Saham Konglomerat Grup Bakrie: Tumbang Sementara, Potensi Untung Masih Terbesar

Saham Grup Bakrie seperti BUMI, BRMS, DEWA, dan ENRG mengalami penurunan sementara di awal 2026 setelah reli signifikan sepanjang akhir 2025. Penurunan ini mencapai 3-7% pada 12 Januari 2026, dipicu tekanan pasar dan rotasi dana, meski potensi rebound tetap tinggi berkat katalis seperti prospek masuk indeks MSCI dan minat investor asing.

Performa Terkini

Saham Konglomerat Grup Bakrie: Tumbang Sementara, Potensi Untung Masih Terbesar
(Foto Saham BUMI dari Google Finansial)
Hingga 12 Januari 2026, DEWA turun 6,96% ke Rp735, BUMI -4,59% ke Rp416, dan BRMS -3,57%. Koreksi ini dianggap sehat setelah kenaikan tajam sebelumnya, dengan analis merekomendasikan buy on weakness untuk DEWA di Rp456–Rp470 (target Rp600).

Faktor Penurunan

Saham Grup Bakrie terbebani volatilitas IHSG akibat sentimen sektoral pertambangan dan energi yang melemah sementara.
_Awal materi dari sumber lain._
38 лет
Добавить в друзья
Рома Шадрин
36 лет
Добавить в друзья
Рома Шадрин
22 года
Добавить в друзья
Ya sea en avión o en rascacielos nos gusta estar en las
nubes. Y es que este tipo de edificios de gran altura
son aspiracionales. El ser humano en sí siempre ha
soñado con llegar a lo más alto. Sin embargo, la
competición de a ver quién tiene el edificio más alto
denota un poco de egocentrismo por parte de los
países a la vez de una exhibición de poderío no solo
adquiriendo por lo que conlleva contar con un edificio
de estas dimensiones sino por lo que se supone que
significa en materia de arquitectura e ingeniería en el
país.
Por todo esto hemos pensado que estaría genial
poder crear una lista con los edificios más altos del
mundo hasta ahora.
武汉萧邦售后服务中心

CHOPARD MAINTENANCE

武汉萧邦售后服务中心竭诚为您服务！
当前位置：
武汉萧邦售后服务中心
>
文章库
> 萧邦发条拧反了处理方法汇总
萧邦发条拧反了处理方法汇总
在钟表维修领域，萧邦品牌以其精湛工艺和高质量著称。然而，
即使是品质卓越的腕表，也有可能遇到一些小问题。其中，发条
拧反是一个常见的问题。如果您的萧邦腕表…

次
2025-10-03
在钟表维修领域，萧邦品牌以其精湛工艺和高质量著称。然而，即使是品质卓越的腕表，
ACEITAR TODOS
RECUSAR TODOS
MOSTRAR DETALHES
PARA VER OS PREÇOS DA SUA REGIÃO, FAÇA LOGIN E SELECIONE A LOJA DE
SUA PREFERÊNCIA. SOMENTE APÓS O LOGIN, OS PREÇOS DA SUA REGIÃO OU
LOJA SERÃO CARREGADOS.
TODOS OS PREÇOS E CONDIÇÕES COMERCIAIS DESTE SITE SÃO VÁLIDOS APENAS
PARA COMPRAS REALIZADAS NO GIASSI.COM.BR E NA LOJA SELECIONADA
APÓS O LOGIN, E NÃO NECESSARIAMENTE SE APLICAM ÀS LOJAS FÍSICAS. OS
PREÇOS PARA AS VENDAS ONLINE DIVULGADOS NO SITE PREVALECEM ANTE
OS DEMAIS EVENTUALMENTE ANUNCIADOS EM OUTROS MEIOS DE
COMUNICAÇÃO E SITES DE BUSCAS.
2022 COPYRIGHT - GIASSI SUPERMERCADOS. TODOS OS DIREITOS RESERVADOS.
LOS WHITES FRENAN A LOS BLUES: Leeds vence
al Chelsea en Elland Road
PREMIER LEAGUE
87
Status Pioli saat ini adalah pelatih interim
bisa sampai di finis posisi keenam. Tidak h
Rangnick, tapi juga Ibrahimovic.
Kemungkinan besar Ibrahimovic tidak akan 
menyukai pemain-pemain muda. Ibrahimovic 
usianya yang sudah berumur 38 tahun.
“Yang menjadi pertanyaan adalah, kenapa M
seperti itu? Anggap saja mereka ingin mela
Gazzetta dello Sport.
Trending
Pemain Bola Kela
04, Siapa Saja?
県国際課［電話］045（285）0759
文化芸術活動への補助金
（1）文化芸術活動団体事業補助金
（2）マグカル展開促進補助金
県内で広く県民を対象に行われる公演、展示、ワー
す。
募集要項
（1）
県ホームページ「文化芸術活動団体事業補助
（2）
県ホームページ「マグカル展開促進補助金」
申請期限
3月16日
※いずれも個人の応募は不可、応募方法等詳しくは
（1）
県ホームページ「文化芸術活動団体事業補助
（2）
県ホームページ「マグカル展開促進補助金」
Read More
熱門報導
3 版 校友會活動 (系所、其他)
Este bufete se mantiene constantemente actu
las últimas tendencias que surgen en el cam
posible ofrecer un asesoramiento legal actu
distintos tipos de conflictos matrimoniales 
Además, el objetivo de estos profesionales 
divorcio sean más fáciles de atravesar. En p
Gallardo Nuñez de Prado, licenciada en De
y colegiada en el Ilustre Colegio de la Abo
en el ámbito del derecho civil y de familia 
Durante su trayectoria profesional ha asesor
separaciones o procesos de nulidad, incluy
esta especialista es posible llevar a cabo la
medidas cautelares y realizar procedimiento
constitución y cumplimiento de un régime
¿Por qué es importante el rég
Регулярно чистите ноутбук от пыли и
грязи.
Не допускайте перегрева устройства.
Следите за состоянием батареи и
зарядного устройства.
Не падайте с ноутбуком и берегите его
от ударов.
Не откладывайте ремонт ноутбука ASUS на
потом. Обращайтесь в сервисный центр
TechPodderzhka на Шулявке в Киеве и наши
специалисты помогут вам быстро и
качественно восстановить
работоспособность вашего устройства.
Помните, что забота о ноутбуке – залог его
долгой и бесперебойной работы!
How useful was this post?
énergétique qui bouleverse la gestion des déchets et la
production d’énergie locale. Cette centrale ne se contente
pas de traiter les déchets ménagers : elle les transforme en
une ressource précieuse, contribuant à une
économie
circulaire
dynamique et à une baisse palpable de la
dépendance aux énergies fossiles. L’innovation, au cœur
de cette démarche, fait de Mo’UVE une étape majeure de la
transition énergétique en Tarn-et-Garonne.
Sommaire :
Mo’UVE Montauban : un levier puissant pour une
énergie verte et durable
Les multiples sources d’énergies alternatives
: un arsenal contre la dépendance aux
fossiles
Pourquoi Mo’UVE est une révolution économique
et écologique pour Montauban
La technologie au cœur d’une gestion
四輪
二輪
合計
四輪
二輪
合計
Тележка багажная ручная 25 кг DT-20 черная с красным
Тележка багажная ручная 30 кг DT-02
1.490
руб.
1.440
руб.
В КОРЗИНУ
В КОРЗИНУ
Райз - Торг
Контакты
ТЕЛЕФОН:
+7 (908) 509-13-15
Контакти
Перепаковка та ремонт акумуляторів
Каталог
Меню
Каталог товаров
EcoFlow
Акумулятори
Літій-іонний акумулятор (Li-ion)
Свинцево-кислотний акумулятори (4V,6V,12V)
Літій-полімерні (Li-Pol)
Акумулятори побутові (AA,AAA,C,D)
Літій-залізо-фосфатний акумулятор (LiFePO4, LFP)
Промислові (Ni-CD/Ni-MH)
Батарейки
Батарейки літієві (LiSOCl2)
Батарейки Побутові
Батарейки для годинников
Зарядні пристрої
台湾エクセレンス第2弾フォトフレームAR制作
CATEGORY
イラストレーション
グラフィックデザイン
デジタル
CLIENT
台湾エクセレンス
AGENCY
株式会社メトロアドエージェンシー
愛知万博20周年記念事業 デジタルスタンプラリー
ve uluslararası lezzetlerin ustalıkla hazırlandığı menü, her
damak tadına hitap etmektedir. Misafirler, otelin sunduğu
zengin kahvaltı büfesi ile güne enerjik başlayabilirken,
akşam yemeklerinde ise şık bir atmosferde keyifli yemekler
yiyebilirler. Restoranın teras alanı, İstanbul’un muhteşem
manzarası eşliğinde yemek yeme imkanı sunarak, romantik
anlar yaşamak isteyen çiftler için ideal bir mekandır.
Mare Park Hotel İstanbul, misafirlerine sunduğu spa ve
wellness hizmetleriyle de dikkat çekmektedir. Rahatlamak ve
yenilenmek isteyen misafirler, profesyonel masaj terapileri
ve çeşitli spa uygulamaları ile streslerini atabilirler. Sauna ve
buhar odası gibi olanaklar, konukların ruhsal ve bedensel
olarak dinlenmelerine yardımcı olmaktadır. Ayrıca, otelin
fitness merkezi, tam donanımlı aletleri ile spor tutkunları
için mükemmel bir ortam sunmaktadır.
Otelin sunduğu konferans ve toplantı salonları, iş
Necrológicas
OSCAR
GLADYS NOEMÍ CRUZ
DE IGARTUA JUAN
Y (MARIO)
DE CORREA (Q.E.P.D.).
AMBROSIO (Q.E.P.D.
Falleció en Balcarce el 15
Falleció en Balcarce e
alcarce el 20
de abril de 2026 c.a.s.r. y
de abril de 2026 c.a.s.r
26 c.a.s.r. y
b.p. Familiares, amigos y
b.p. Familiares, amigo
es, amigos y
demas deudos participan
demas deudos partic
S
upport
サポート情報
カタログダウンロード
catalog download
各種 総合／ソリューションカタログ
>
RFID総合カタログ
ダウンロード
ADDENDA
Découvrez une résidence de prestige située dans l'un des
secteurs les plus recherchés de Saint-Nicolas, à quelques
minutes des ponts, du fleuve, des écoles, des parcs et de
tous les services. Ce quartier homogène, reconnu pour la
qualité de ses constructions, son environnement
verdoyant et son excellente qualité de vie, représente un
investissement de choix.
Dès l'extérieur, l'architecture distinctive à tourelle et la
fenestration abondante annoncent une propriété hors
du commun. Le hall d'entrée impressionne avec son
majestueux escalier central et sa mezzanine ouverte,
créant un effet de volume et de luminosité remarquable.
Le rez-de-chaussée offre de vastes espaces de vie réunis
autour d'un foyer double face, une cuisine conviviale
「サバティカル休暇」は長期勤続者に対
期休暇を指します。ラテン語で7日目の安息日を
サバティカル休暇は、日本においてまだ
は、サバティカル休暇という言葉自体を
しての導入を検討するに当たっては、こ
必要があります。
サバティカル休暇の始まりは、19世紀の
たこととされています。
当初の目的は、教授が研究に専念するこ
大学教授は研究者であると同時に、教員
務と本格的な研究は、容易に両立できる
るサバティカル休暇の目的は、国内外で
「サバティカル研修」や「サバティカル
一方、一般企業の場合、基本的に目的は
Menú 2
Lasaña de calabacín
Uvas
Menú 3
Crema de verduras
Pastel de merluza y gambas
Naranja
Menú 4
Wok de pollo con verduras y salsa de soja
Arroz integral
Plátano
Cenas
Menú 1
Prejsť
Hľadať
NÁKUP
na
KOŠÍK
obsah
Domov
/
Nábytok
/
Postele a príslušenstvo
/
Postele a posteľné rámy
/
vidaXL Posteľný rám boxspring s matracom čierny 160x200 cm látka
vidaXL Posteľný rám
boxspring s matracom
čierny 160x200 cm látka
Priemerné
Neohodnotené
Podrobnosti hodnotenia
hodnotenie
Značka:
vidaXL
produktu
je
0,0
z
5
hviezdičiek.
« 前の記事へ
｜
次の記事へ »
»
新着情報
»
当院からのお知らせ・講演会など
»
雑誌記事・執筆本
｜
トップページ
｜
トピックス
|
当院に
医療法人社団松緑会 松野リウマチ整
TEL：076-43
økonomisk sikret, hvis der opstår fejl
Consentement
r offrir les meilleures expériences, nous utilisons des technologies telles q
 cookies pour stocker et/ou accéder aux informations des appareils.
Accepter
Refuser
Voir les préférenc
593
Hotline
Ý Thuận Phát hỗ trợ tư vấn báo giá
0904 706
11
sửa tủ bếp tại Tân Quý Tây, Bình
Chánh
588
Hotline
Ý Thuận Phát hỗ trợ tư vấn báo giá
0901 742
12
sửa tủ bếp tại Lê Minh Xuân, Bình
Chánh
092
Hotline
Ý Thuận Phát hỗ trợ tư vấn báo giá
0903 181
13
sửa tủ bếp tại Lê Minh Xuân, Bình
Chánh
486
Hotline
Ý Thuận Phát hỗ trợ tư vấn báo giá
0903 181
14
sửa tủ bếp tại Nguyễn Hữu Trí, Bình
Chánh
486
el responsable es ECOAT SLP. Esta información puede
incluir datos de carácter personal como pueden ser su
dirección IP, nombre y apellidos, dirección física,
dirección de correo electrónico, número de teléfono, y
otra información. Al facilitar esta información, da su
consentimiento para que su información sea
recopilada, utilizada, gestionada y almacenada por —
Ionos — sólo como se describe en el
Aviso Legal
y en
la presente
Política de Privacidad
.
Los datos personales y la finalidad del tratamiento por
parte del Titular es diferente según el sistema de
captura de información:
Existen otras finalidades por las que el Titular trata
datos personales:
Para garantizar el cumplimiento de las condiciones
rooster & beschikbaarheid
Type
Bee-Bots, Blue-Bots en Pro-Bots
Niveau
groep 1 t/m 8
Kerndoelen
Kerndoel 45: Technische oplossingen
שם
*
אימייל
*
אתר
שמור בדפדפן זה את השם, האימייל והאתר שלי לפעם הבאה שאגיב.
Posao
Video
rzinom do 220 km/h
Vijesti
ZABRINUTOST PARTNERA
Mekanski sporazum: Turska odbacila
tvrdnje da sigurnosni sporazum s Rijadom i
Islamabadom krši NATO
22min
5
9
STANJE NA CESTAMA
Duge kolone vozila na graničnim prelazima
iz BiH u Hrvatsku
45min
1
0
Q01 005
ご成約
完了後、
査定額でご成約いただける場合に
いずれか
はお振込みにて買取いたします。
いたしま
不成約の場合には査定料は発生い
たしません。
Investor ritel dan asing sempat net buy signifikan pada Desember 2025, tapi profit-taking memicu "tumbang" jangka pendek.

Potensi Keuntungan

Analis memproyeksikan tren naik berlanjut: BUMI target Rp400 (trading buy), BRMS Rp1.040 (speculative buy), ENRG Rp1.600. Peluang masuk MSCI Februari 2026 dan euforia perbaikan kinerja/tata kelola bisa dorong kenaikan hingga 50%+ dari level saat ini. Pantau koreksi untuk entry, hindari beli di puncak.